Em seu coração, sabia que fugir era inútil. Mesmo que conseguisse deixar as terras, o pai mandaria um exército atrás dela. Edwin de Godred não era conhecido pela tolerância. Tudo era feito de acordo com suas ordens, e pobre de qualquer um que desobedecesse.
Talvez o casamento não seja tão ruim, uma parte dela racionalizava. Talvez o noivo fosse um homem amável e atraente que lhe concederia a liberdade de dirigir as propriedades dele.
Isabel fechou os olhos. Não, altamente improvável. Do contrário, o pai teria ostentado o pretendente diante dela, gabando-se da união.

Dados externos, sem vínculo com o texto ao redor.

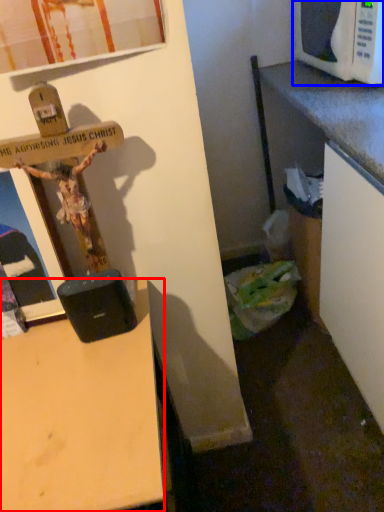
Question: Which object appears farthest to the camera in this image, desk (highlighted by a red box) or microwave oven (highlighted by a blue box)?

Choices:
 (A) desk
 (B) microwave oven

Answer: (B)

Ela sabia pouco sobre o noivo, salvo sua descendência irlandesa e a posição.
— Está pronta, milady? — perguntou Clair, sua criada. Com um sorriso conspirador, ela acrescentou: — Acha que ele é bonito?
— Não. Não é. — Desdentado e velho. Assim seria a aparência do homem. Isabel sentia o pânico fervilhando dentro do estômago, seus passos pesando feito chumbo. O impulsivo plano de fuga parecia cada vez mais atraente.
— Mas certamente...
Isabel meneou a cabeça.
— Clair, papai nem me deixou conhecer o homem durante nosso noivado. Provavelmente é um meio-demônio.
A criada fez o sinal da cruz e franziu a testa.
— Ouvi dizer que é um dos reis irlandeses. Deve ser rico além do imaginável.